Super slackers risk loss
AUSTRALIANS may be dudding themselves out of more than $50,000 in retirement savings by ignoring their superannuation, a new study reveals.
The research, by Rice Warner and the Australian Institute of Superannuation Trustees, found workers could be short-changing themselves $52.5 billion in the next decade.
It showed that for a single person on an annual income of $100,000, they would end up with $51,000 less over a working lifetime if they did not have their money in a fund’s default MySuper option. The difference in returns is based on a 25year-old who retires at age 67.
The member could end up with $503,000 at retirement versus $452,000 if they opted for investment outside of MySuper.
MySuper is a low-cost option which applies automatically to employees unless they choose otherwise. Alternatives include opting for money to be invested in high-growth options such as equities.
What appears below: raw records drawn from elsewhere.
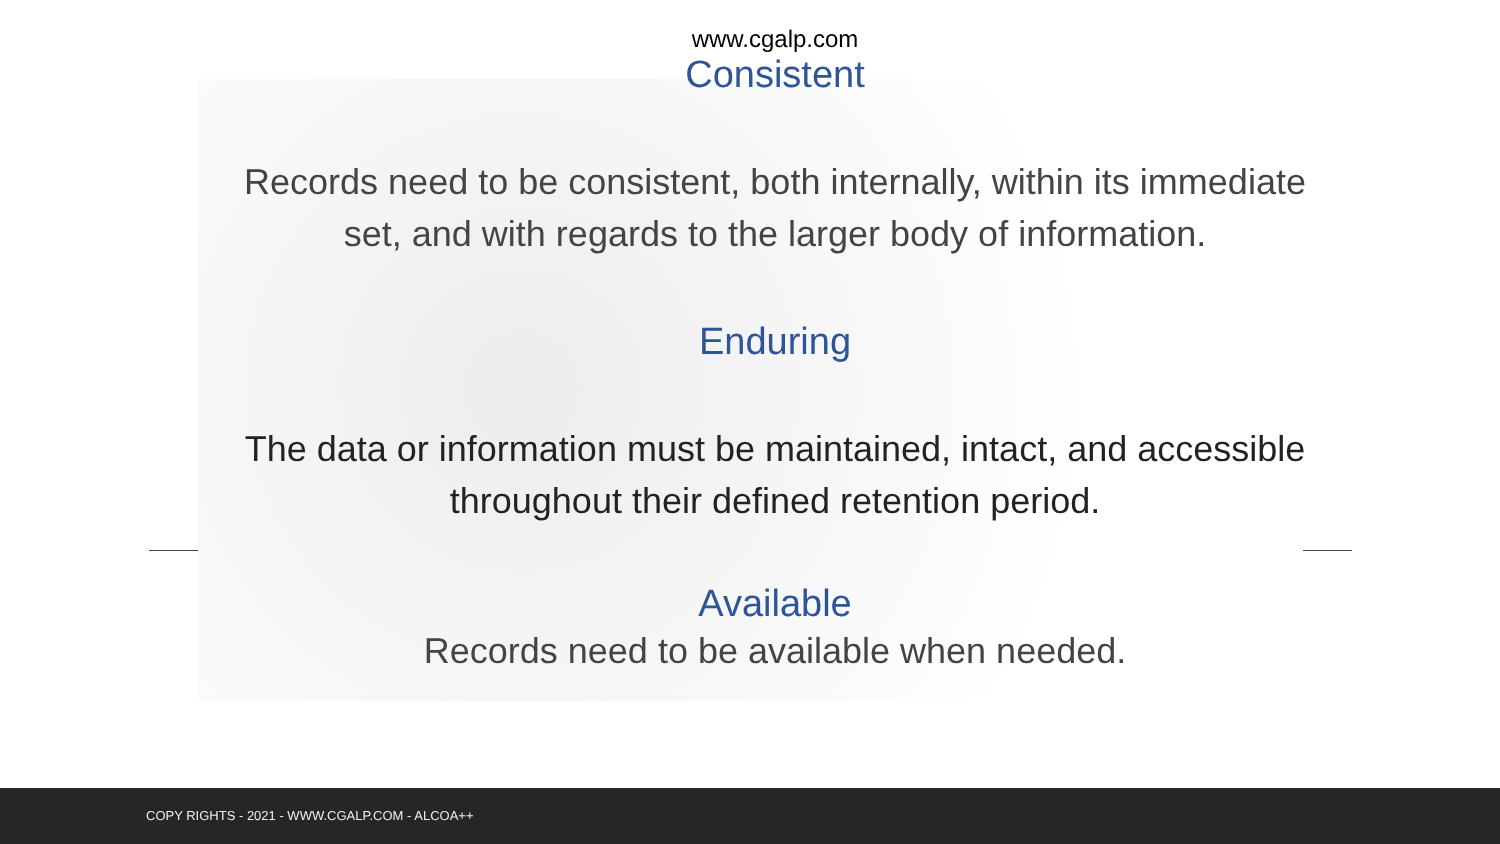www.cgalp.com
Consistent
Records need to be consistent, both internally, within its immediate set, and with regards to the larger body of information.
Enduring
The data or information must be maintained, intact, and accessible throughout their defined retention period.
Available
Records need to be available when needed.
COPY RIGHTS - 2021 - WWW.CGALP.COM - ALCOA++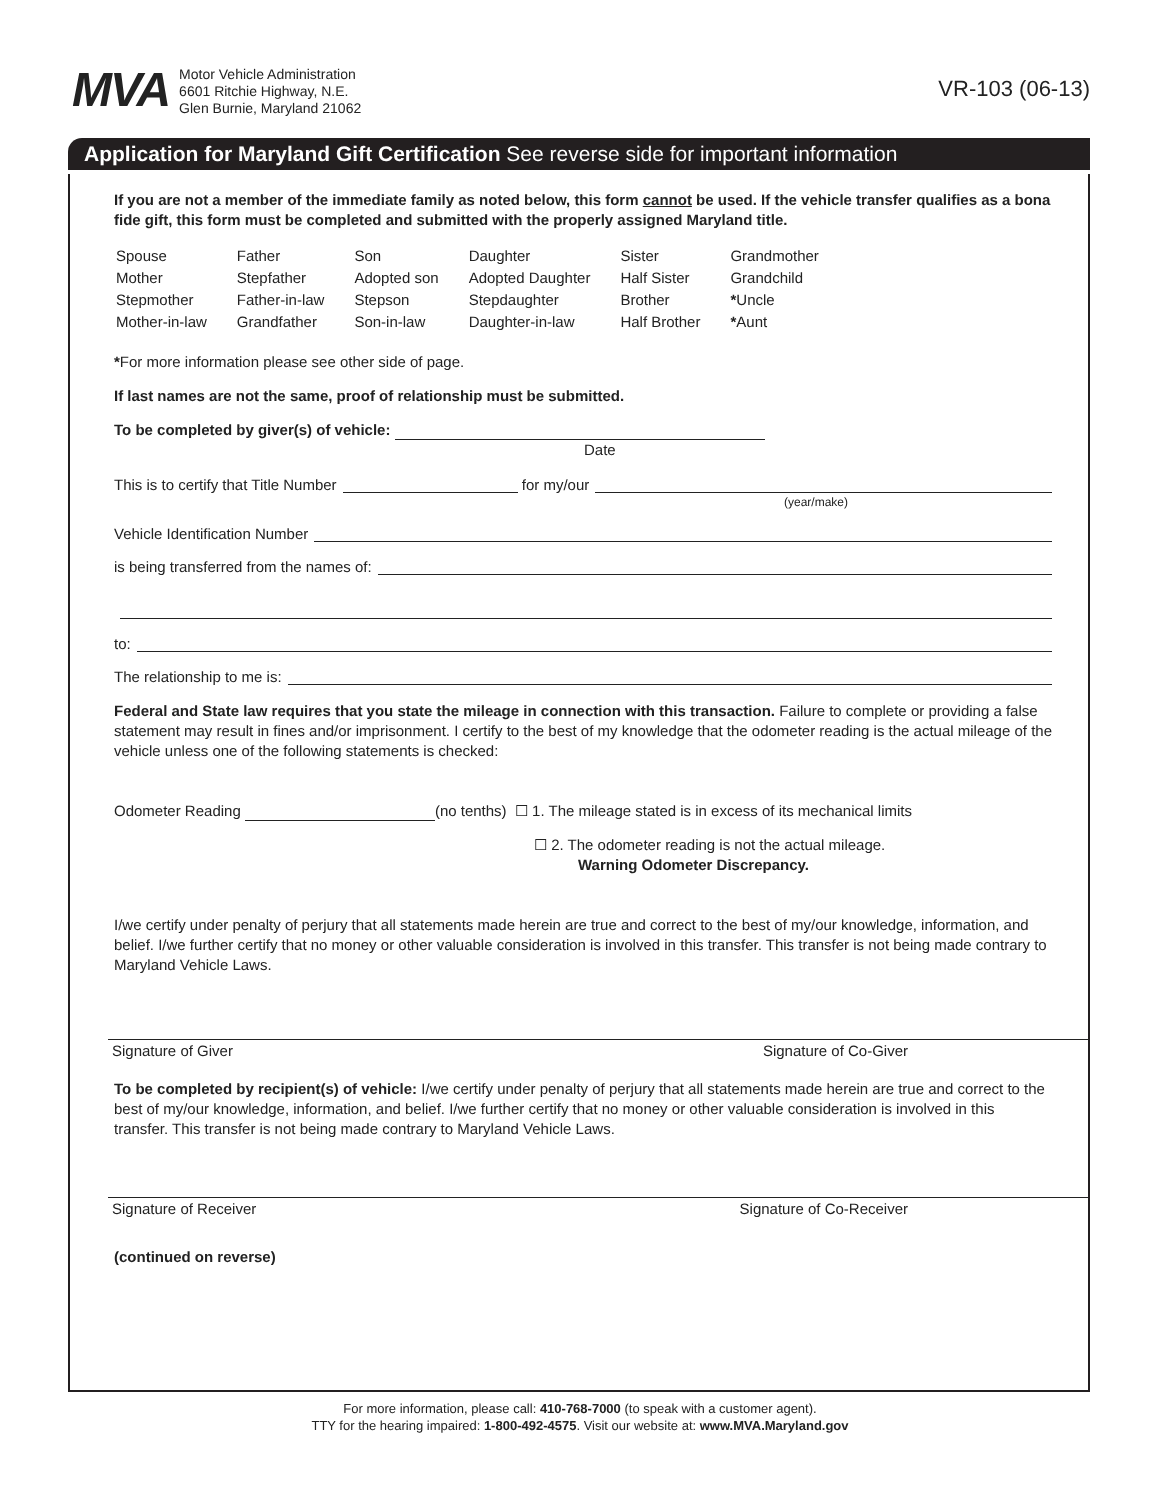MVA
Motor Vehicle Administration
6601 Ritchie Highway, N.E.
Glen Burnie, Maryland 21062
VR-103 (06-13)
Application for Maryland Gift Certification See reverse side for important information
If you are not a member of the immediate family as noted below, this form cannot be used. If the vehicle transfer qualifies as a bona fide gift, this form must be completed and submitted with the properly assigned Maryland title.
| Spouse | Father | Son | Daughter | Sister | Grandmother |
| Mother | Stepfather | Adopted son | Adopted Daughter | Half Sister | Grandchild |
| Stepmother | Father-in-law | Stepson | Stepdaughter | Brother | * Uncle |
| Mother-in-law | Grandfather | Son-in-law | Daughter-in-law | Half Brother | * Aunt |
*For more information please see other side of page.
If last names are not the same, proof of relationship must be submitted.
To be completed by giver(s) of vehicle:
Date
This is to certify that Title Number for my/our
(year/make)
Vehicle Identification Number
is being transferred from the names of:
to:
The relationship to me is:
Federal and State law requires that you state the mileage in connection with this transaction. Failure to complete or providing a false statement may result in fines and/or imprisonment. I certify to the best of my knowledge that the odometer reading is the actual mileage of the vehicle unless one of the following statements is checked:
Odometer Reading (no tenths) ☐ 1. The mileage stated is in excess of its mechanical limits
☐ 2. The odometer reading is not the actual mileage.
Warning Odometer Discrepancy.
I/we certify under penalty of perjury that all statements made herein are true and correct to the best of my/our knowledge, information, and belief. I/we further certify that no money or other valuable consideration is involved in this transfer. This transfer is not being made contrary to Maryland Vehicle Laws.
Signature of Giver Signature of Co-Giver
To be completed by recipient(s) of vehicle: I/we certify under penalty of perjury that all statements made herein are true and correct to the best of my/our knowledge, information, and belief. I/we further certify that no money or other valuable consideration is involved in this transfer. This transfer is not being made contrary to Maryland Vehicle Laws.
Signature of Receiver Signature of Co-Receiver
(continued on reverse)
For more information, please call: 410-768-7000 (to speak with a customer agent).
TTY for the hearing impaired: 1-800-492-4575. Visit our website at: www.MVA.Maryland.gov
AIST’s chief executive officer Eva Scheerlinck has also urged super fund members to check the fees they pay on their account.
“People should take half an hour every couple of years to work out if the fund is right for them,” she said.
She suggests checking administration fees are no more than $2 a week and to be aware of asset-based fees because some funds do not charge these.
Bank-owned super funds have copped a battering in the financial services royal commission for unfairly gouging members, charging excessive fees and poor returns.
AustralianSuper group executive Paul Schroder said: “not all MySuper options are the same and a poor choice could cost you dearly in the long run.”